In a matching funds program, a jurisdiction “matches” certain small-dollar donations that a candidate earns with public funds at a set rate. Most jurisdictions match only small-dollar contributions (e.g., $250 or less) and do not match contributions from certain sources (e.g., government contractors).  

Until the late 1990’s, most jurisdictions matched private contributions at a rate of 1-to-1, or at most 2-to-1. More recently, however, jurisdictions are opting for larger match rates. For example, New York City now matches private contributions 8-to-1 so that all New Yorkers can participate meaningfully in the campaign process. 

Of course, matching funds still require candidates to fundraise from private sources, but the burden of fundraising—and especially the dependence on big donors—is substantially reduced. In these jurisdictions, anyone with broad-based support can run a campaign, without spending all of their time chasing big donors. 

Success Stories 

In 1988, the New York City council enacted a matching funds program providing for a 1-to-1 match. In 2021, the city will match contributions 8-to-1. Nearly all candidates participate in the program during primary elections and a majority participate in general elections. The program has enabled more residents to run for office without relying on money from special interests. The city has also seen increased participation by voters in the political process. 

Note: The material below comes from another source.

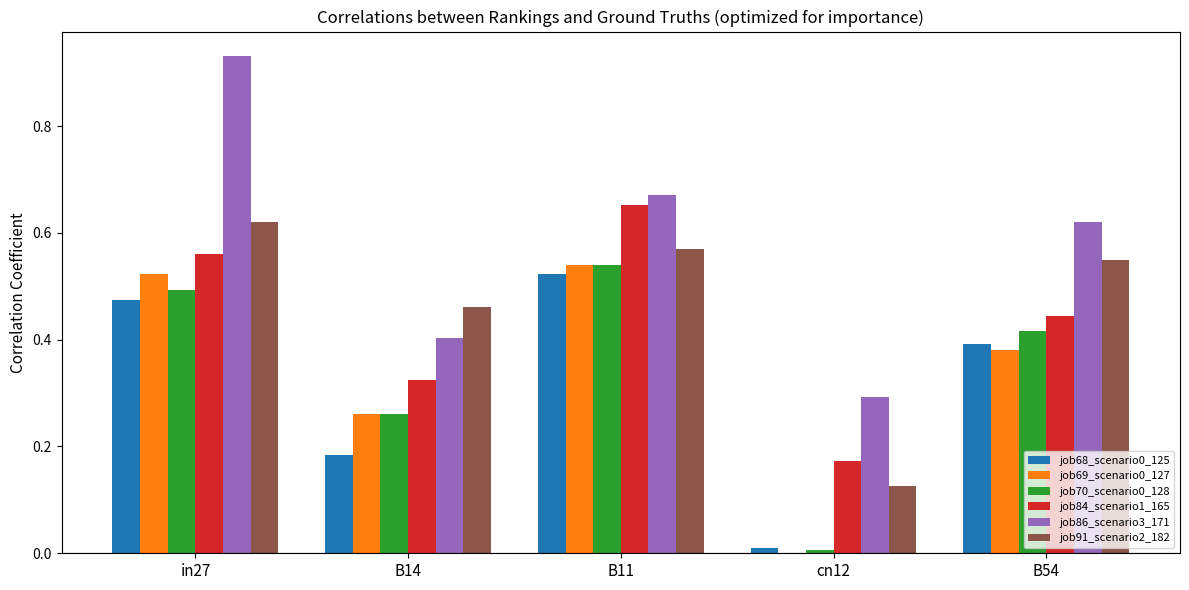

Is the value of job91_scenario2_182 at B54 greater than the value of job86_scenario3_171 at B54?

No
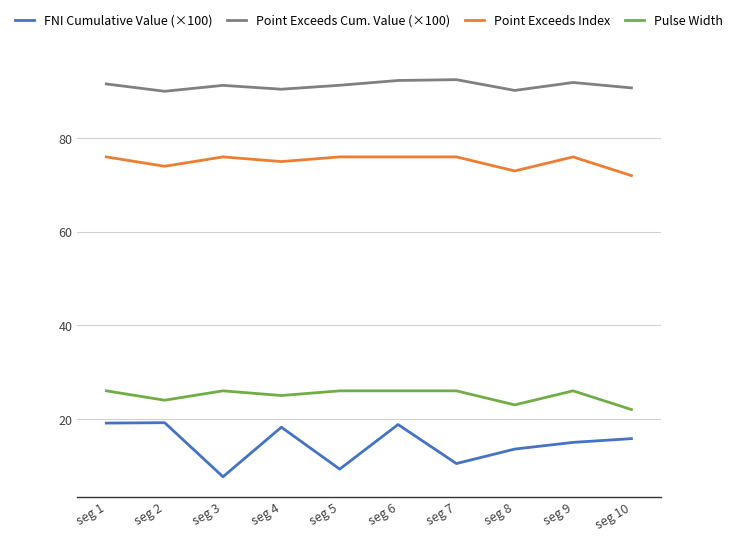

Rank the series at seg 4 from highest to lowest value.

Point Exceeds Cum. Value (×100), Point Exceeds Index, Pulse Width, FNI Cumulative Value (×100)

Other jurisdictions have followed suit. For example, in September 2014, Montgomery County, Maryland created a program to provide matching funds at tiered rates for contributions from county residents. In exchange for receiving public funds, participating candidates agreed to lower contribution limits and to forgo fundraising from corporations, PACs, and labor unions. In 2018, 60 percent of County Council candidates and half of all candidates for County Executive participated in the program. 

To learn more about matching fund programs or any other form of public financing, please email [email protected]

How does it work? 

In a voucher program, a jurisdiction distributes “vouchers” representing a small amount of public funds to every eligible resident, which can then be donated to a participating candidate. Once residents have donated their vouchers to a candidate, the candidate can redeem the voucher for public funds to use in their campaign.  

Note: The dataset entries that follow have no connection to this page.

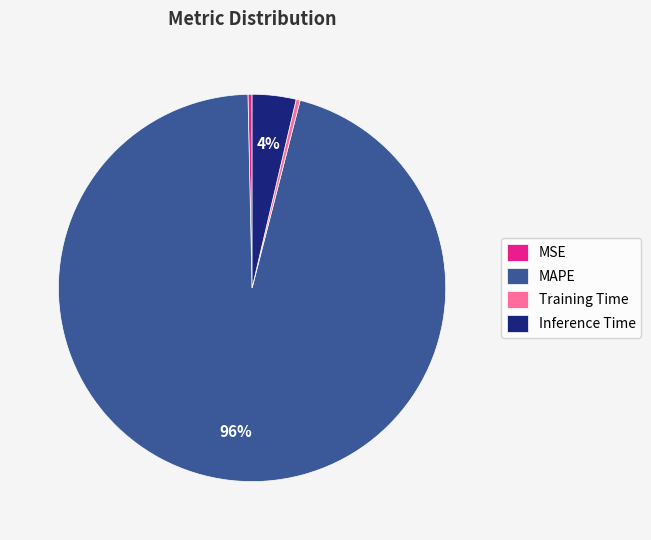

How many segments does this pie chart have?

4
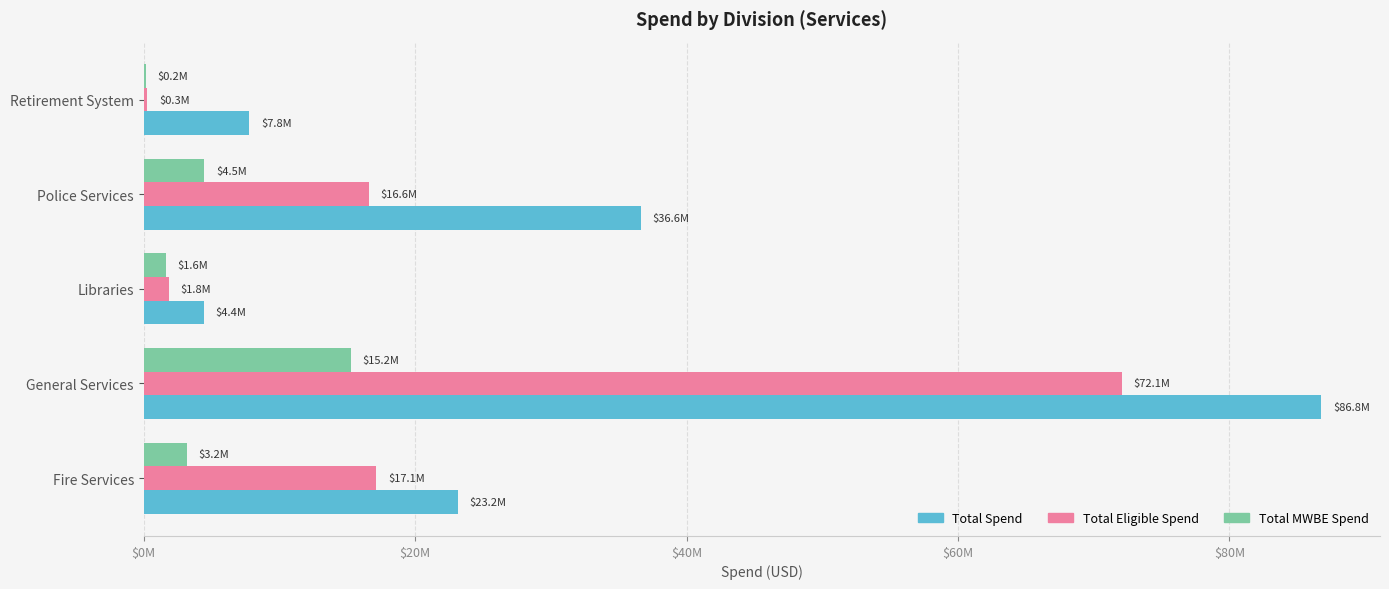

What are all the series names shown in the legend?

Total Spend, Total Eligible Spend, Total MWBE Spend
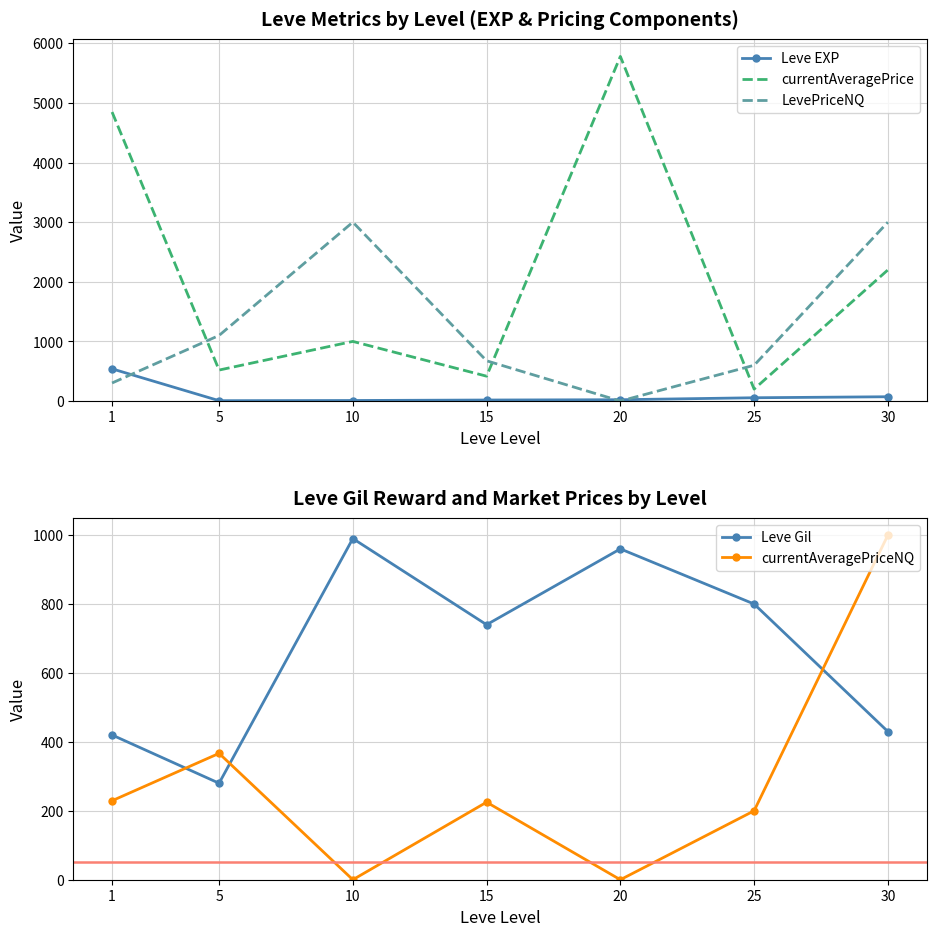

Between which two adjacent categories do Leve Gil and currentAveragePriceNQ first intersect?

1 and 5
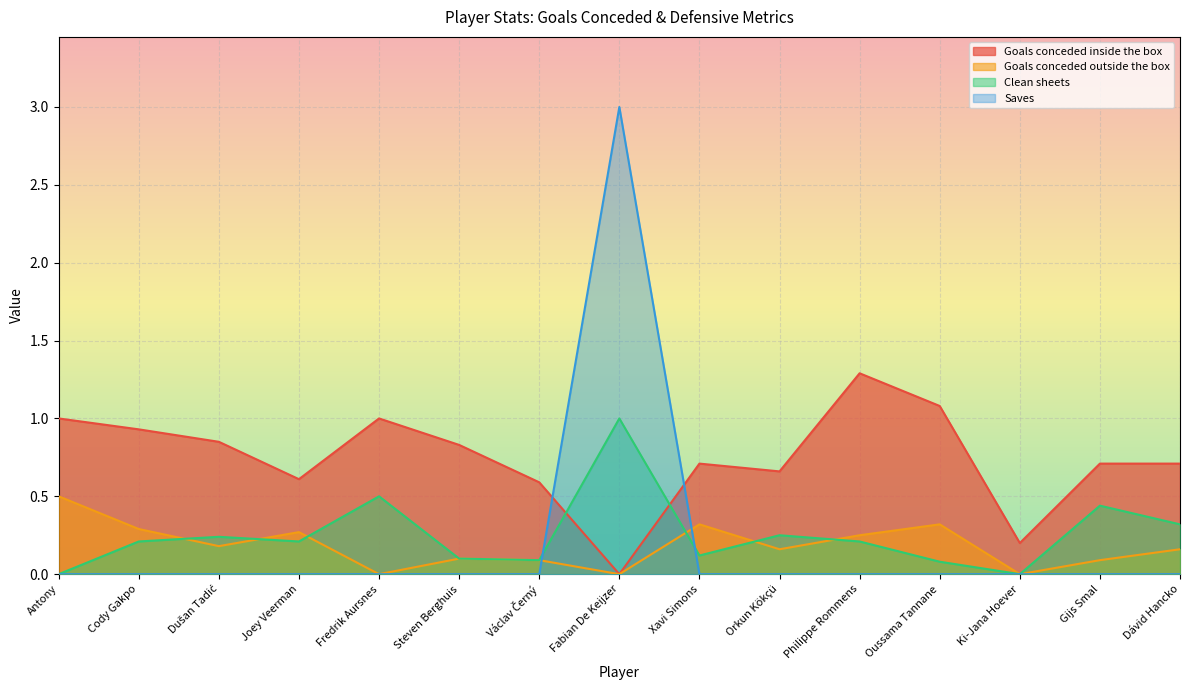

How many interior local peaks does the Goals conceded inside the box series have?

3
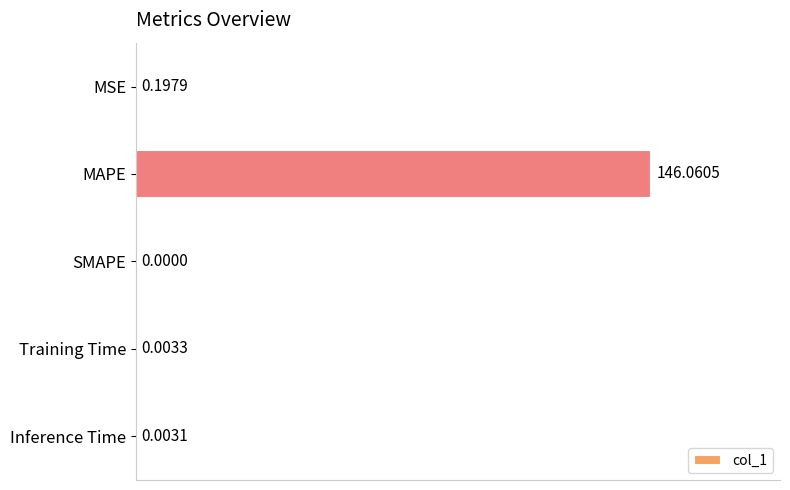

What is the sum of all values?

146.3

Vouchers enable all eligible residents to donate funds to their preferred candidates. This is a significant shift from privately financed campaigns, where only a small handful of residents contribute in a given election. Vouchers give everyone in a jurisdiction the ability to engage in this important form of civic participation. 

Success stories 

In 2015, voters in the City of Seattle successfully enacted the first “Democracy Voucher” program in the country. Every election year, all eligible Seattle residents receive four $25 vouchers, worth $100 in total. Eligible resident may donate any or all of their vouchers to any participating candidate. Participating candidates, in turn, agree to limit campaign spending and participate in at least three public debates. 

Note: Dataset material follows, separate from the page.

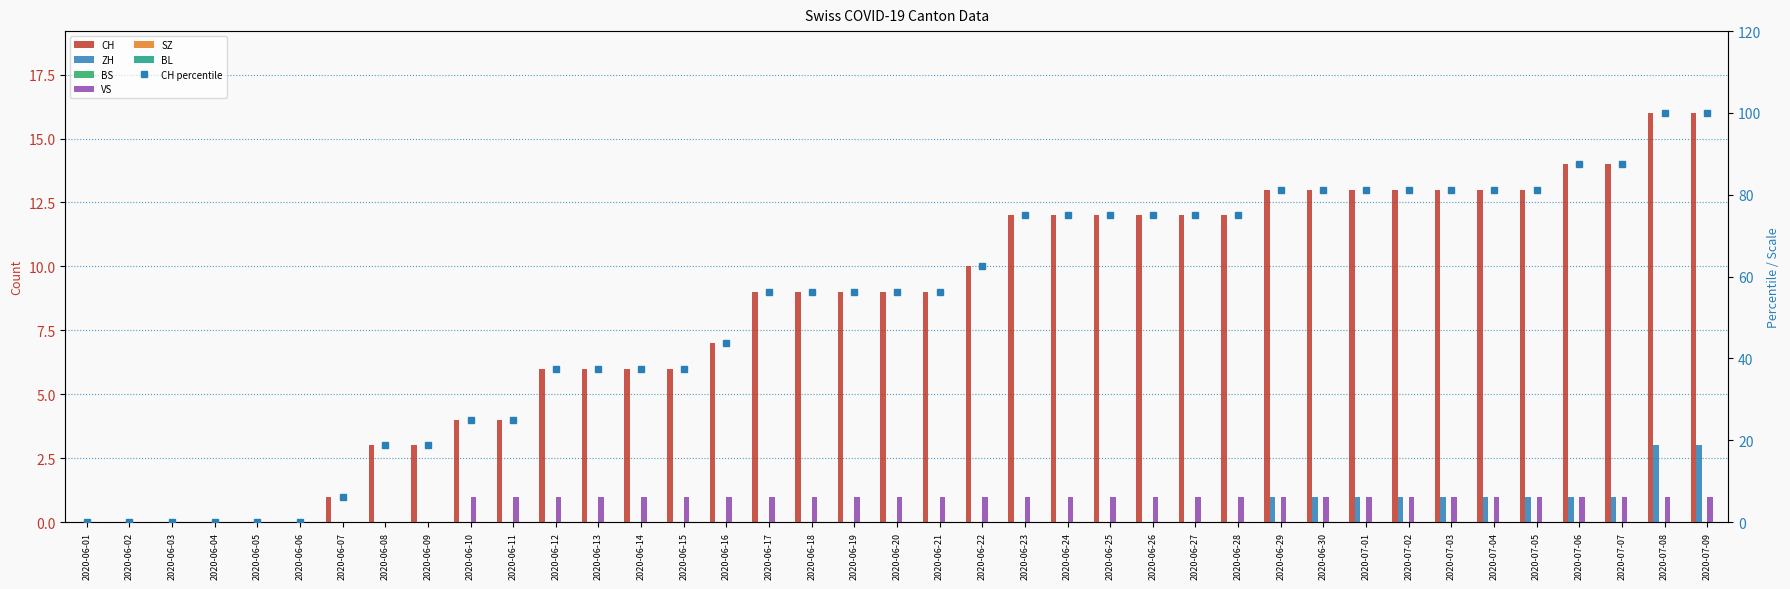

At which category is the sum across all series the highest?

2020-07-08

Seattle’s voucher program has dramatically increased the number and diversity of people involved in local democracy. During the program’s first year of implementation in 2017, over five times as many Seattle residents contributed in city council races compared to 2015. Eighty-eight percent of voucher users had never contributed to a local election campaign in Seattle. 

Vouchers are an innovative and still evolving form of publicly funded elections. But the idea is catching on.